The cookbook that Denise is now putting together (with friend and co-writer Elodie Bellegarde) presents recipes that have been influenced by both their moods and their emotions. Their recipes reflect who they are as human beings, and bring together two very different cultures to be expressed in the singular passion of making good food possible for everyone. After all, so much of who we are is defined by what we eat, and what’s there to suggest that eating better will not make us better people, or at least people who feel better about life?
As the age-old adage goes, “If it tastes good it doesn’t mean its good for you.” The cookbook that will be published very soon takes this aphorism to task by suggesting that you can eat what tastes good, and still have it be good for you.
Make your food worth the salt, your meal worth the time and most of all, be mindful and present to life.

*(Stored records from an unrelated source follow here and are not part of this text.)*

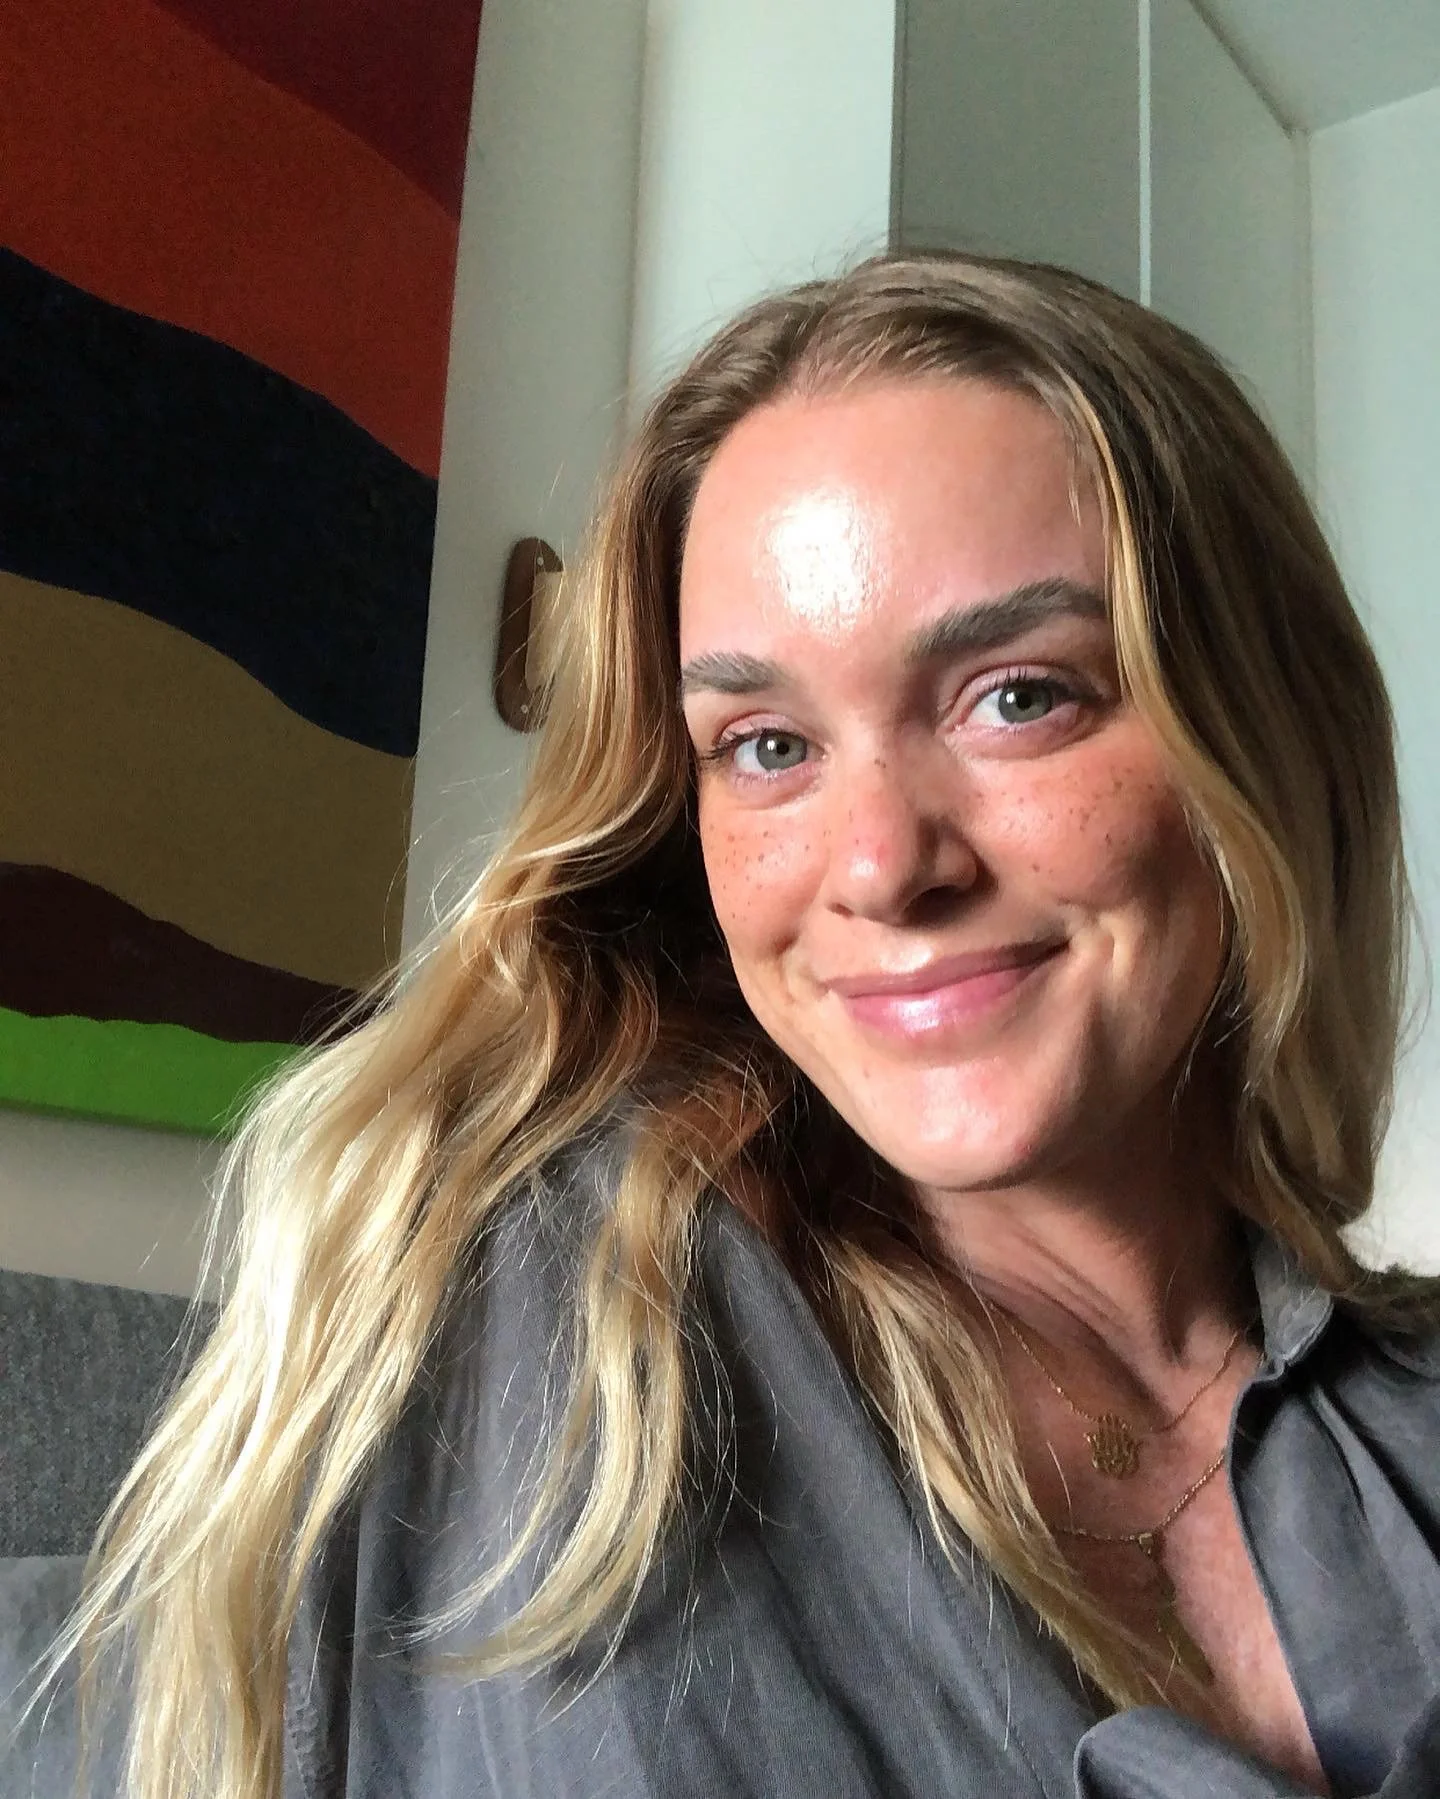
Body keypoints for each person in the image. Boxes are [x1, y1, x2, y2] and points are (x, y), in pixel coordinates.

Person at [59, 252, 1440, 1798]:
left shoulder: (1406, 1410)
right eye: (769, 744)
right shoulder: (586, 1322)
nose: (878, 865)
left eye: (1019, 695)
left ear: (1264, 721)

Every so often, we leave the responsibility of crafting good food to others. We pay good money; sometimes we get what we pay for, sometimes we don’t. In the midst of all this, we forget that more often than not, these are dishes we could have created ourselves in a few simple steps. The joy of sharing what one has created, especially food, carries with it a particular quality of intimacy because it requires trust on both sides. After all, to entrust someone with the responsibility of feeding you - that is something we take for granted, along with being able to trust ourselves to deliver on something we can take pride in. Who hasn’t had the experience of a potentially beautiful night being ruined by mediocre edibles merely decorating the dinner table? How incredible it must feel to be able to take charge of that, remembering that good food is good conversation and good spirits as much as it is good nourishment.

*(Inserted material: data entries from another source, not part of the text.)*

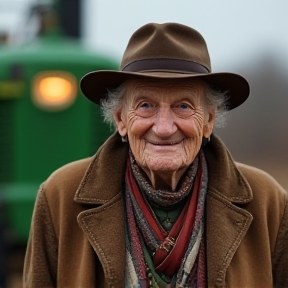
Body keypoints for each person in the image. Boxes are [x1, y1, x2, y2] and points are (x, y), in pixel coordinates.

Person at [23, 22, 288, 288]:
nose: (163, 128)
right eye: (145, 105)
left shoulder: (268, 202)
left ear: (208, 120)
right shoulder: (60, 196)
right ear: (121, 119)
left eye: (183, 106)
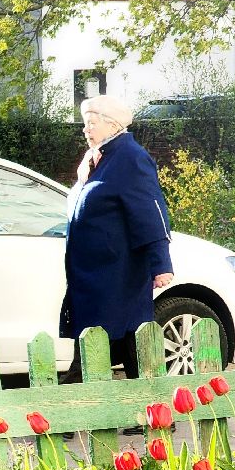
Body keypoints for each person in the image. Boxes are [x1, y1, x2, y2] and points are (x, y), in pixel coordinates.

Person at [62, 94, 174, 379]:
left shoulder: (130, 157)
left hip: (117, 273)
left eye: (91, 123)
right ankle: (147, 415)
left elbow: (150, 211)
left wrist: (161, 264)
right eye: (85, 124)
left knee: (114, 346)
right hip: (94, 274)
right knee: (119, 347)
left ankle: (75, 412)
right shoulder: (100, 158)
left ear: (112, 125)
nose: (85, 129)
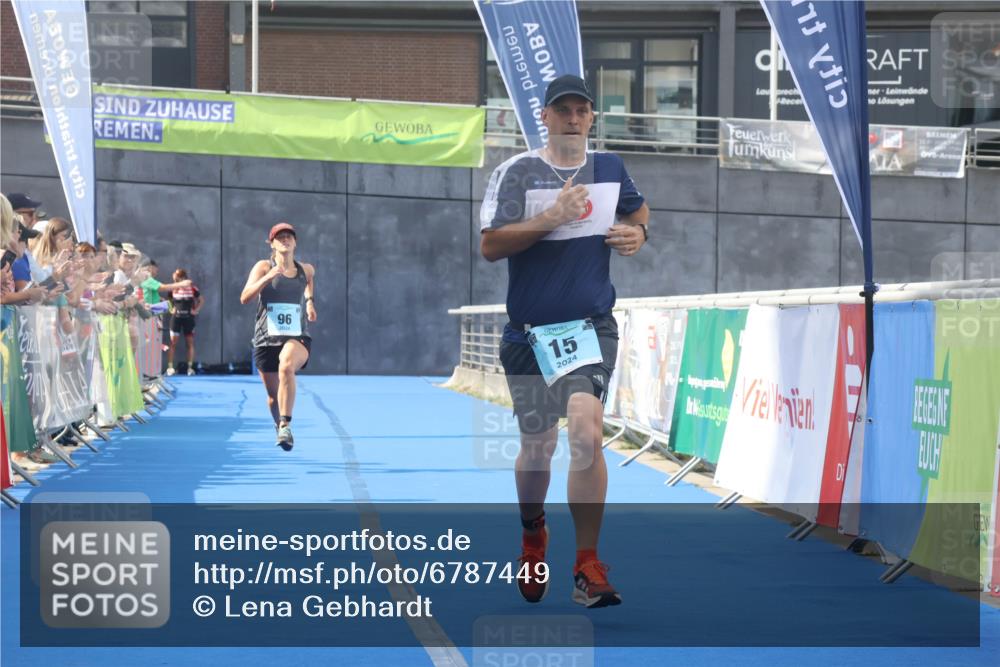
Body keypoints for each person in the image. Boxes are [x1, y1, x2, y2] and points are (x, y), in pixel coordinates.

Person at [480, 75, 649, 608]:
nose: (573, 118)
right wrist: (550, 217)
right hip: (529, 334)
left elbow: (638, 212)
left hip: (588, 326)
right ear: (545, 116)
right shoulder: (518, 172)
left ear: (593, 117)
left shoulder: (610, 168)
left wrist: (639, 234)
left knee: (585, 428)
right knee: (539, 444)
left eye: (582, 110)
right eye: (563, 110)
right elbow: (489, 246)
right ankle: (534, 536)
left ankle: (587, 564)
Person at [239, 222, 316, 451]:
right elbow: (244, 297)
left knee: (286, 366)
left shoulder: (306, 269)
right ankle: (279, 425)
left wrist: (310, 302)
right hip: (266, 338)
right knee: (273, 397)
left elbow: (309, 281)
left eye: (289, 236)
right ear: (271, 243)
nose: (285, 240)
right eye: (279, 237)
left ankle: (285, 423)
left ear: (295, 242)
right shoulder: (263, 266)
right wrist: (267, 277)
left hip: (297, 335)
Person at [166, 268, 203, 376]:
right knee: (173, 343)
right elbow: (168, 300)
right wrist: (170, 309)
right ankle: (170, 368)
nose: (174, 276)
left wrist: (196, 310)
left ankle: (190, 368)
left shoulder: (192, 288)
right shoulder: (172, 288)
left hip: (188, 318)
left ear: (182, 277)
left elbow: (201, 299)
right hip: (176, 318)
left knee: (190, 343)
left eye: (177, 275)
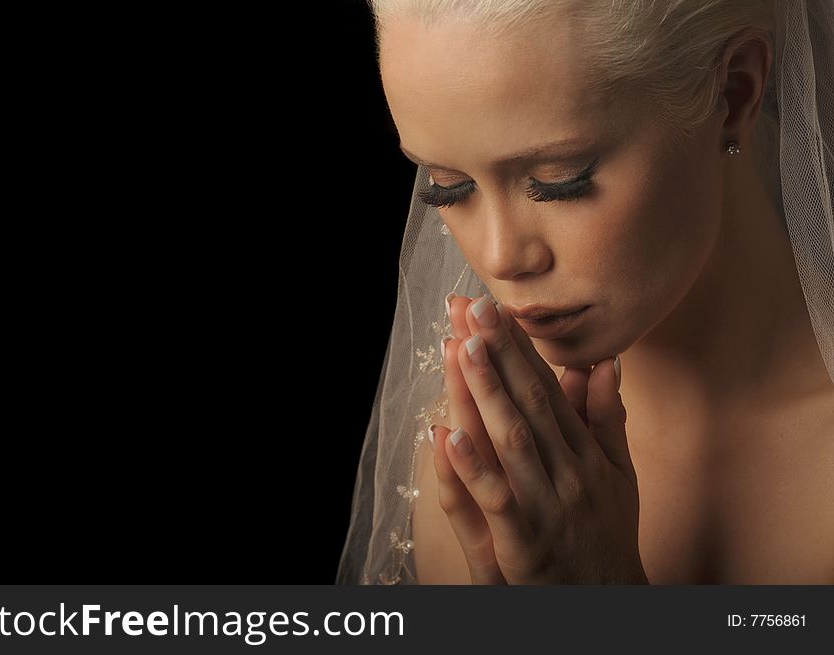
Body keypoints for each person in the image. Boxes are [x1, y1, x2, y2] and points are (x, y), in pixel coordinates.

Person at [337, 0, 834, 584]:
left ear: (733, 92)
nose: (500, 256)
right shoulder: (478, 463)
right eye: (448, 189)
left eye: (560, 180)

While staring through the glass window in the kitchen, I wonder if customers understand our passion to serve wholesome food. That a simple tomato mozzarella sandwich is made with slices of heirloom tomatoes, shipped in either from France or America on specific days, smeared with pesto freshly made throughout the week, topped with mozzarella shredded by hand, drizzled with balsamic vinegar and pressed on the grill until the bread becomes well-crisp.
These are the things that are captured in the way Denise writes about food. She reminds us that food stands at the center of our lives in more ways than one. In the way that literature is not only language but also ideas, places and catharsis, likewise is it with food. If we are so careful with the kinds of words we consume, why do we not do the same with what we eat?